> On Mar 20, 2021, at 4:21 PM, Kyle Owen via cctalk <cctalk@classiccmp.org> 
> wrote:
> 
> On Sat, Mar 20, 2021, 16:13 Paul Koning <paulkon...@comcast.net> wrote
> 
>> Speculating here since I have no direct knowledge: the DECtape format
>> allows read and write in either direction, while LINCtape only allows read
>> and write forward.  The bidirectional I/O capability was part of DECtape
>> format from the start, and I suspect the desire was to keep that.
> 
> 
> What systems took advantage of the bidirectional nature?
> 
> Kyle

DOS-11 for one (and thus RSTS, which reuses that format).  DOS DECtape files 
are linked lists; each block contains a link to the next block.  To allow for 
reading one block at a time, start/stop mode, DOS interleaves 4:1.  If you're 
allocating a long file and the allocation reaches end of tape, allocation then 
continues in the reverse direction.  The extreme case of a single file that 
takes up the whole drive looks like two up/down passes over the tape, each one 
touching 1/4th of the blocks in each direction.  When a file is read, blocks 
are read in the same direction as they were written.  The direction is given by 
the sign of the block number in the link word, negative means reverse.

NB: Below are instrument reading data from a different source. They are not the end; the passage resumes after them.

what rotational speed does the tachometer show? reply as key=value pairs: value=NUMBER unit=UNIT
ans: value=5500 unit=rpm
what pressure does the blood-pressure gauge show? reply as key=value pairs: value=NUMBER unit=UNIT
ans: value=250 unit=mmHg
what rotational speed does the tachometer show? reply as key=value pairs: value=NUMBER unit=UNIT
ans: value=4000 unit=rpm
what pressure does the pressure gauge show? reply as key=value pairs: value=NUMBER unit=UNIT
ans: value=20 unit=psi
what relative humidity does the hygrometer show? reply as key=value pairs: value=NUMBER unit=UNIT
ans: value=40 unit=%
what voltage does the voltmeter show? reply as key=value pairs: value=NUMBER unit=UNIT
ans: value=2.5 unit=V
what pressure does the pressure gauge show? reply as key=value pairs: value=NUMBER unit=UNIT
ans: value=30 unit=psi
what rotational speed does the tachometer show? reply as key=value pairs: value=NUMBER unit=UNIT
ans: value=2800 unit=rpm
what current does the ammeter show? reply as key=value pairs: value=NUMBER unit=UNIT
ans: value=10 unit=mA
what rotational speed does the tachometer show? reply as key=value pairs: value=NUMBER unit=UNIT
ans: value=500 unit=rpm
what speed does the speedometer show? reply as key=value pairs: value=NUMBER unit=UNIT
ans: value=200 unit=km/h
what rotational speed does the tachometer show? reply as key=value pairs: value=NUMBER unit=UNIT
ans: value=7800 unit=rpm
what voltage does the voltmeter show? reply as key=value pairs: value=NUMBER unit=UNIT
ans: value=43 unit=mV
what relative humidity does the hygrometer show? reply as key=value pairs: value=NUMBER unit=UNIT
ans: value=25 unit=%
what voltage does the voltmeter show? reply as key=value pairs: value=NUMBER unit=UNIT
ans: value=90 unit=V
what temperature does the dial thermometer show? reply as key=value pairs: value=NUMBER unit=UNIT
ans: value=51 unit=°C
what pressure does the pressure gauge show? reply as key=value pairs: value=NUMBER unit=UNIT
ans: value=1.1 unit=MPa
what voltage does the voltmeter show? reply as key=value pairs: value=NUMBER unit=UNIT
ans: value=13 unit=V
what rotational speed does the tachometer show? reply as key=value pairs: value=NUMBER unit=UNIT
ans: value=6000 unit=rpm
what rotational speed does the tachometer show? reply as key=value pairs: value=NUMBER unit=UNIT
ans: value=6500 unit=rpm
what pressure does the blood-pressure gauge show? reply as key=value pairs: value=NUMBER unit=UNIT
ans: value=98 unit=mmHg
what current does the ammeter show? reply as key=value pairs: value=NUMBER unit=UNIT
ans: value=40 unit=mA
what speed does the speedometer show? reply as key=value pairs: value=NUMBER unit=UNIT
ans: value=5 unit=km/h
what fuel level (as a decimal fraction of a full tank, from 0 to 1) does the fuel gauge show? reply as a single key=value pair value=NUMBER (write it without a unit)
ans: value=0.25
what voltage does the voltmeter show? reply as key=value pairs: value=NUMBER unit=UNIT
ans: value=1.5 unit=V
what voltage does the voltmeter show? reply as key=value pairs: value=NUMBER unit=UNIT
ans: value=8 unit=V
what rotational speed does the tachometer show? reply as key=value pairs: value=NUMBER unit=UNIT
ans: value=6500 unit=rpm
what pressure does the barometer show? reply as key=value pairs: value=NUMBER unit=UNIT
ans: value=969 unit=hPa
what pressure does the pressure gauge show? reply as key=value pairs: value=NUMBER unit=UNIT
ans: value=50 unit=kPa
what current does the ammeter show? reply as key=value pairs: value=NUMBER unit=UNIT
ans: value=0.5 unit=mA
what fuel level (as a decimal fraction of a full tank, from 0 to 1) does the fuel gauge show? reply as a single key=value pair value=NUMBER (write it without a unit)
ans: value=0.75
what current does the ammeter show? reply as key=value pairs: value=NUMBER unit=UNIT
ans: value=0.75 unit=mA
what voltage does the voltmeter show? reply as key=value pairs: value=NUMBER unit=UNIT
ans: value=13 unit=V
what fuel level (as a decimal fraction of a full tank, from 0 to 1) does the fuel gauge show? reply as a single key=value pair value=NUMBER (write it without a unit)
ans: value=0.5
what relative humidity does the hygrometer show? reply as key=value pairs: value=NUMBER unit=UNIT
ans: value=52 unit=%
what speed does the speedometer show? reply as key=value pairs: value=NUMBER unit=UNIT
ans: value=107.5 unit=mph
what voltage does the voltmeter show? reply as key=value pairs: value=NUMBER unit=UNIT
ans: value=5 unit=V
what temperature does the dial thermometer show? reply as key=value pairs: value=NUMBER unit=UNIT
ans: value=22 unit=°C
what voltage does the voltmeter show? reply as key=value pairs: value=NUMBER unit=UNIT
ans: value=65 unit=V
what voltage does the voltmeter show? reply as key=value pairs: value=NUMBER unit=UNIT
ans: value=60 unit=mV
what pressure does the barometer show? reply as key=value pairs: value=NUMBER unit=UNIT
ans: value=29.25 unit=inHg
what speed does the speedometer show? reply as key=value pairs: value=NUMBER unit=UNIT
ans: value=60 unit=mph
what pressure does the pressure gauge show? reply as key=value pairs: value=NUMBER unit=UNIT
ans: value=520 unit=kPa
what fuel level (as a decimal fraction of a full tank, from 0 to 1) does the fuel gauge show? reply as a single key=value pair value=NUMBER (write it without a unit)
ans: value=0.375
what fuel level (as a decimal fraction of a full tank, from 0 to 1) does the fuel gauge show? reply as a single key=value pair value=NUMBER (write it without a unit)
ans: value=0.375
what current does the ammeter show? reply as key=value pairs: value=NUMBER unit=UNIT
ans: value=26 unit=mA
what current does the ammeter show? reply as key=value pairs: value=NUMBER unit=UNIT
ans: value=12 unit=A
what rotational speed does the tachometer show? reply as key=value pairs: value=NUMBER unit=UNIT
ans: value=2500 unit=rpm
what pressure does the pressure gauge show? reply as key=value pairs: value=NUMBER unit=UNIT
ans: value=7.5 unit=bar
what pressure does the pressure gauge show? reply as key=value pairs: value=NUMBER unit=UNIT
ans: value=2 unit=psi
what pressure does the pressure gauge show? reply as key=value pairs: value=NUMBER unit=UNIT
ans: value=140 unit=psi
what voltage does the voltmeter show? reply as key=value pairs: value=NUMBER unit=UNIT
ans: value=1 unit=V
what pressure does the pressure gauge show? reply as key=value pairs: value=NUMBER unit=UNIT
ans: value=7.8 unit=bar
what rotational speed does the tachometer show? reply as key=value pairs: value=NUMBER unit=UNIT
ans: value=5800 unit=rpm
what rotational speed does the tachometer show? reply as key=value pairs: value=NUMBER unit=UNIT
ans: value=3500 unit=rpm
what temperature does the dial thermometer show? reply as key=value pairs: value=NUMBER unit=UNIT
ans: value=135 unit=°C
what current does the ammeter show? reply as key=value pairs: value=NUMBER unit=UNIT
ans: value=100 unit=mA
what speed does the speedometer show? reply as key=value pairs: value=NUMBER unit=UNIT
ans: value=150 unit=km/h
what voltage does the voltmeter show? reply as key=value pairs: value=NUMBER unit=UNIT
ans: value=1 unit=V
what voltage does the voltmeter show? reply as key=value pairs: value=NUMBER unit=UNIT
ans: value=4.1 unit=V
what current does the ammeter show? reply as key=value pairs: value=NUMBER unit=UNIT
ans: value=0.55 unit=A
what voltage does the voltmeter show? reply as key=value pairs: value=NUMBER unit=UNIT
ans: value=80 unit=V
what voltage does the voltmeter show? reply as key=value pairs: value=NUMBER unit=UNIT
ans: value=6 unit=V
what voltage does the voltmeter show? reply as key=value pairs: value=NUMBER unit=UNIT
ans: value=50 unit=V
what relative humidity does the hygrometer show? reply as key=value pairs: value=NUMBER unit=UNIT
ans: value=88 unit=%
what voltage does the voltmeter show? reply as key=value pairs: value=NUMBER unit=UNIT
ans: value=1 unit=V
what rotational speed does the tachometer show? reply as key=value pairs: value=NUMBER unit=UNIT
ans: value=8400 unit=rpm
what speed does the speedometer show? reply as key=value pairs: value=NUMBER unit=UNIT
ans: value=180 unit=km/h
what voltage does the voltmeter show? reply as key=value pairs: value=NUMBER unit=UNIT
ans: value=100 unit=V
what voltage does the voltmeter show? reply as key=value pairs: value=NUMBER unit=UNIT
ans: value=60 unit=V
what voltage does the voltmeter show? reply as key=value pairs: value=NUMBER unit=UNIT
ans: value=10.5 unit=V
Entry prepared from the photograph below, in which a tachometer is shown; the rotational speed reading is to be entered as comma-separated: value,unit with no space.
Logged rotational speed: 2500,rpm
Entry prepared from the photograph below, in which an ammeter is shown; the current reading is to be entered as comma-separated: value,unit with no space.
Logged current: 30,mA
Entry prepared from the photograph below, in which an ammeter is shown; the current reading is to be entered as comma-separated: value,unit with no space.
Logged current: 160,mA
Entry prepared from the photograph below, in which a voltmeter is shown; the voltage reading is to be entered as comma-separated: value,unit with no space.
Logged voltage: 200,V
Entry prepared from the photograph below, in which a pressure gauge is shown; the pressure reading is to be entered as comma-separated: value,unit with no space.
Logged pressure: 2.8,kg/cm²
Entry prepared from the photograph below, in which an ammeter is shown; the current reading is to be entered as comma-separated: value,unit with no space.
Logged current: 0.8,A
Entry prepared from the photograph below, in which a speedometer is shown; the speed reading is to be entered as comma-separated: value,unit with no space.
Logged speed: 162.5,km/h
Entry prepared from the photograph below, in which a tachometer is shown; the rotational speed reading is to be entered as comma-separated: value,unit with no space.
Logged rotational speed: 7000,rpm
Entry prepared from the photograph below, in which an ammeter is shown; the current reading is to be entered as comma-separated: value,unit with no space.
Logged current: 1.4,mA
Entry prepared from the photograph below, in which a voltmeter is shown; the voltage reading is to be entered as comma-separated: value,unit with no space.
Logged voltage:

As Grant pointed out in the oral history interview, bidirectional DECtape I/O 
in the sense that you could read a block in the opposite direction it was 
written isn't all that useful.  While the PDP-11 controller does the obverse 
complement thing, that just means you get the bits in the word correct but the 
256 words are still in the opposite order.  That could be handled, of course, 
but I haven't seen programs that do so.

Well, one exception: the tape formatter does the write timing/mark forward, 
then write all in reverse, then reads (to check) forward.  But those are test 
patterns so the job of dealing with the direction change is easy.